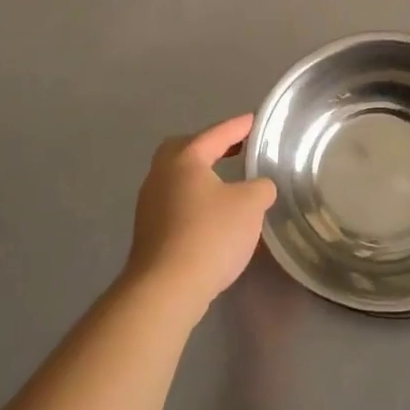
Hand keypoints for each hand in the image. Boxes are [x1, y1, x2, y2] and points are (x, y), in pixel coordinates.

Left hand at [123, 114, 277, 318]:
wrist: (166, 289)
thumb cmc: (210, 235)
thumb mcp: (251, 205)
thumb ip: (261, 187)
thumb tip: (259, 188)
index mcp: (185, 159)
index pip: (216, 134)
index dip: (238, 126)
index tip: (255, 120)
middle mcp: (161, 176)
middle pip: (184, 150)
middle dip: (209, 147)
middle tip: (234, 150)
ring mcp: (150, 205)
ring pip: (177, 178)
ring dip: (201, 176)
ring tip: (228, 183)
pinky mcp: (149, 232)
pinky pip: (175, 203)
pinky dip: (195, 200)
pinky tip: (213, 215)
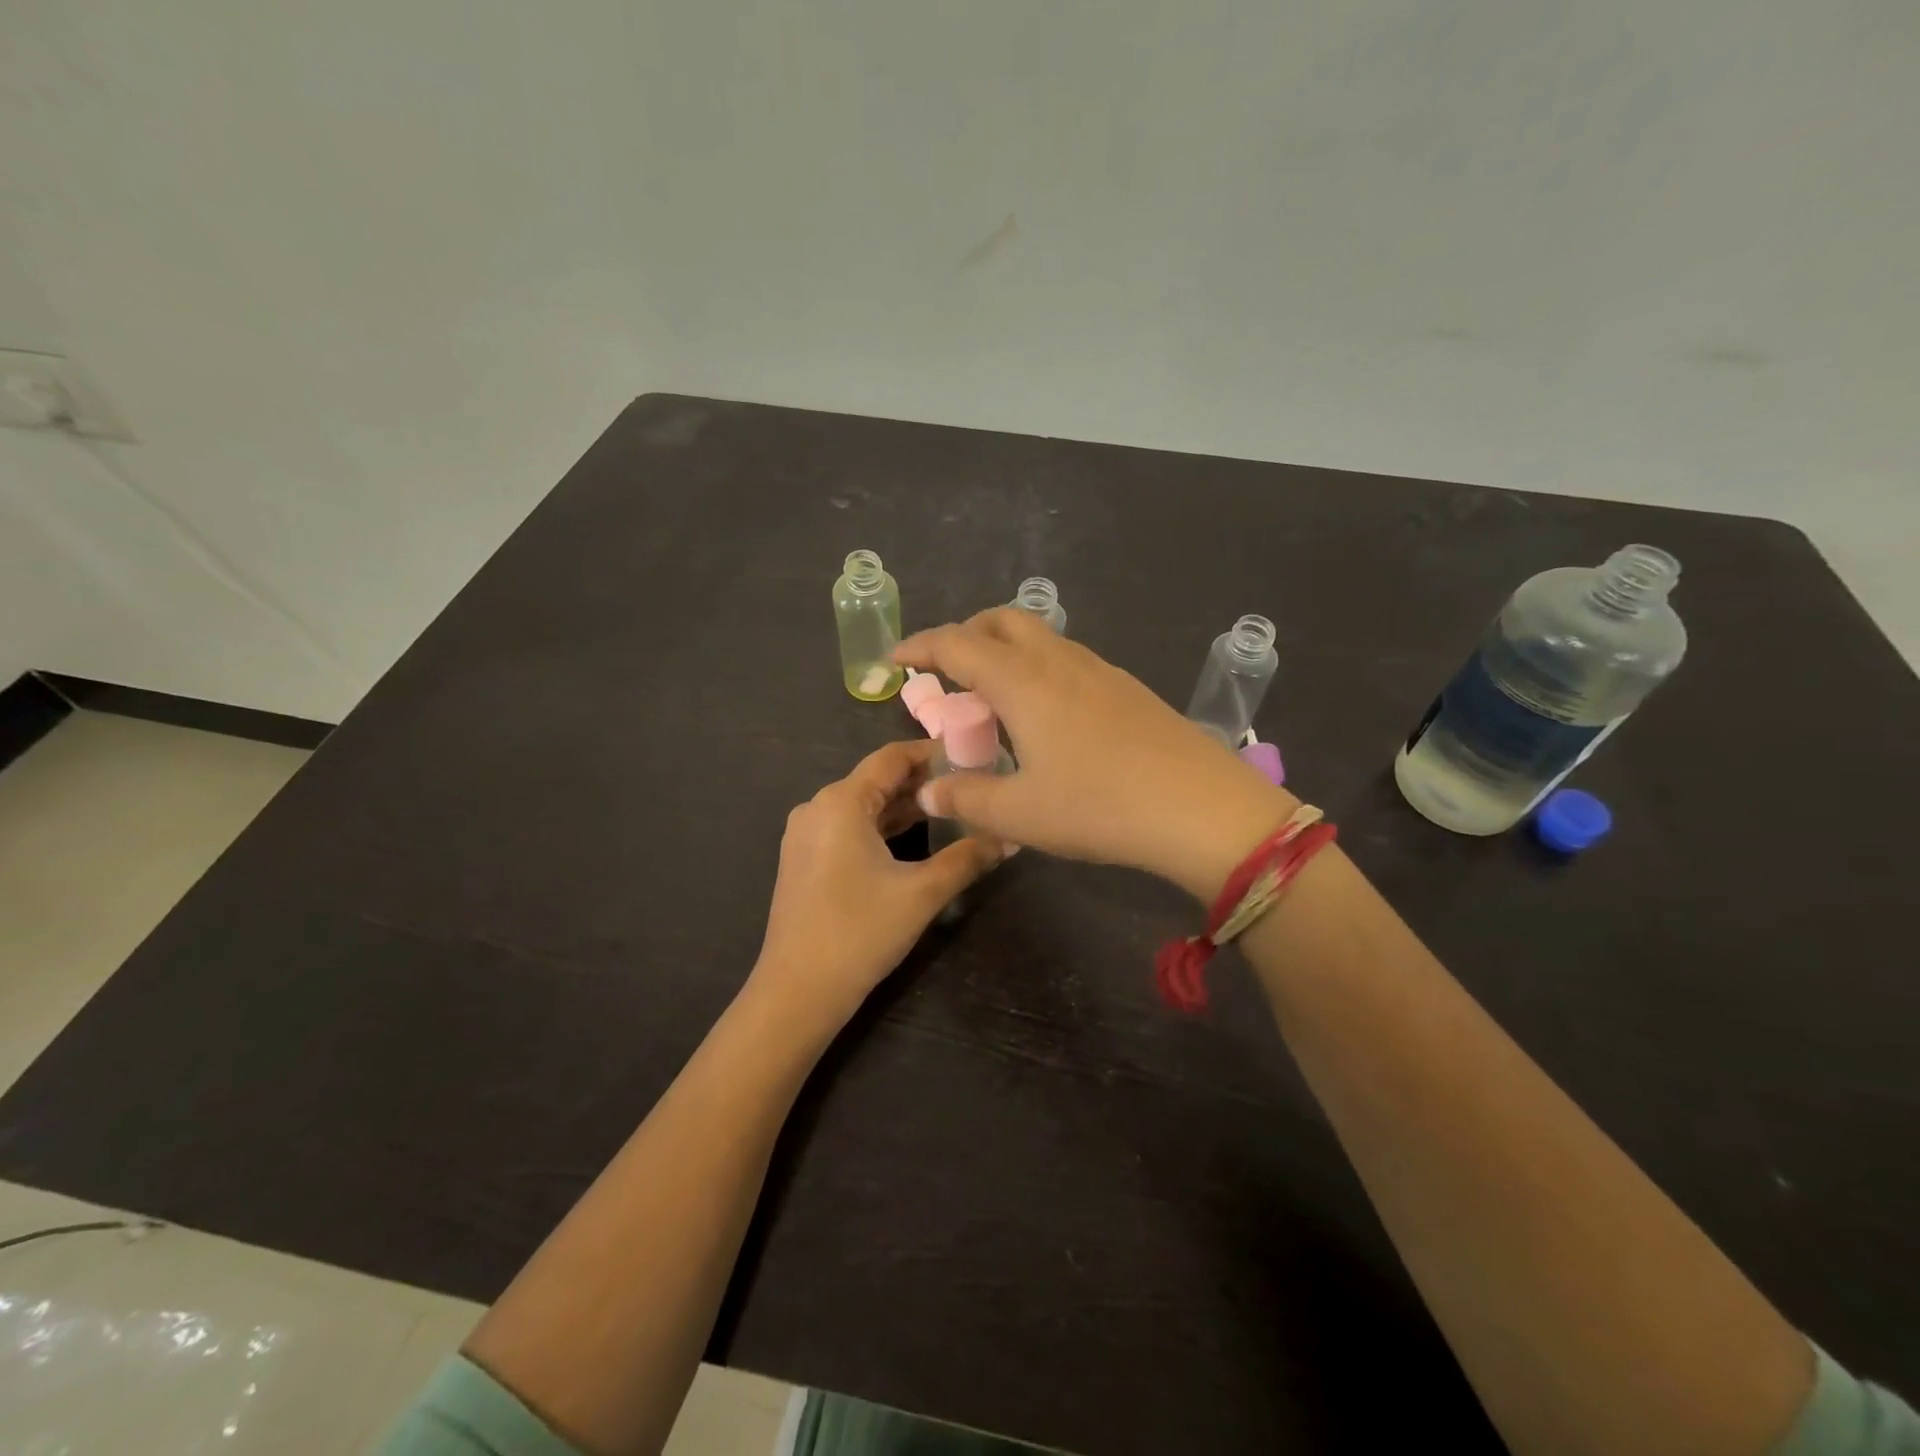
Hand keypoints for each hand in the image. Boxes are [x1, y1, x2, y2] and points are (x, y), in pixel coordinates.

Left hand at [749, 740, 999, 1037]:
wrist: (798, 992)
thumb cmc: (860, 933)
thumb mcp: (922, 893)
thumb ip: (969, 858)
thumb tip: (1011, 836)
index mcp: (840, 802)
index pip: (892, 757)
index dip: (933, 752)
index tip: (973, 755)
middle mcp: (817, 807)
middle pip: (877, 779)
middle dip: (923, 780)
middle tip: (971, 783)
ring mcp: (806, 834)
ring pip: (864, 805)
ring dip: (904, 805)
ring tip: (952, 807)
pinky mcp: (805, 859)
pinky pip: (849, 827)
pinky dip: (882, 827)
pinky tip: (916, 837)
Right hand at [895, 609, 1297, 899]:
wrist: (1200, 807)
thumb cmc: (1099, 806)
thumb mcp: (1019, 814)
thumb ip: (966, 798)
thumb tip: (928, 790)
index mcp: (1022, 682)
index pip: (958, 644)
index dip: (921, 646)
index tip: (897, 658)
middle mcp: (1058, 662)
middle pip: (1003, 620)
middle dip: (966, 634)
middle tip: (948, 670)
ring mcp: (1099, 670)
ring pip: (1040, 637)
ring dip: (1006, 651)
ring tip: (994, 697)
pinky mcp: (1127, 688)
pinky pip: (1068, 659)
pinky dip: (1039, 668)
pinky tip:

| TASK PROMPT |
Repeat everything in the entries above word for word, excluding the images.

| REPLY TO THE TASK |
Hand keypoints for each hand in the image. Boxes are [x1, y1, x2, y2] and points are (x, y), in pixel coordinates.

Left hand at [123, 114, 277, 318]:
wrist: (166, 289)
thumb cmc: (210, 235)
thumb mcp: (251, 205)
thumb ip: (261, 187)
thumb tip: (259, 188)
index mcp: (185, 159)
index pip: (216, 134)
index dip: (238, 126)
index tip: (255, 120)
middle mcp: (161, 176)
middle pip: (184, 150)
middle dip: (209, 147)
middle tip: (234, 150)
ring mcp: (150, 205)
ring pip: (177, 178)
ring dip: (201, 176)
ring tip: (228, 183)
pinky mcp: (149, 232)
pinky pip: (175, 203)
pinky dip: (195, 200)
pinky tip: (213, 215)
Hand keypoints for each hand in the image. Boxes are [x1, y1, x2, y2] and points are (x, y), in pixel coordinates.

Left hand at [749, 740, 999, 1037]:
wrist: (798, 992)
thumb cmc: (860, 933)
thumb mcp: (922, 893)
thumb ip: (969, 858)
thumb tip: (1011, 836)
index mcp: (840, 802)
index pip: (892, 757)
index dip: (933, 752)
index tip: (973, 755)
middle mcp: (817, 807)
middle pip: (877, 779)
middle dip: (923, 780)
middle tip: (971, 783)
ring mcp: (806, 834)
ring pip: (864, 805)
ring dip: (904, 805)
ring tip: (952, 807)
pinky mcp: (805, 859)
pinky pip: (849, 827)
pinky dip: (882, 827)
pinky tip: (916, 837)
Right hand at [895, 609, 1297, 899]:
wrist: (1200, 807)
thumb cmc: (1099, 806)
thumb mcp: (1019, 814)
thumb ip: (966, 798)
thumb tip: (928, 790)
index mcp: (1022, 682)
index pip: (958, 644)
index dip: (921, 646)
index tip: (897, 658)
middle mcp: (1058, 662)
middle pip: (1003, 620)
middle dip: (966, 634)
middle tip: (948, 670)
ring mcp: (1099, 670)
ring pip: (1040, 637)
ring dip: (1006, 651)
ring tip: (994, 697)
pinky mcp: (1127, 688)
pinky pip: (1068, 659)
pinky dip: (1039, 668)
pinky tip:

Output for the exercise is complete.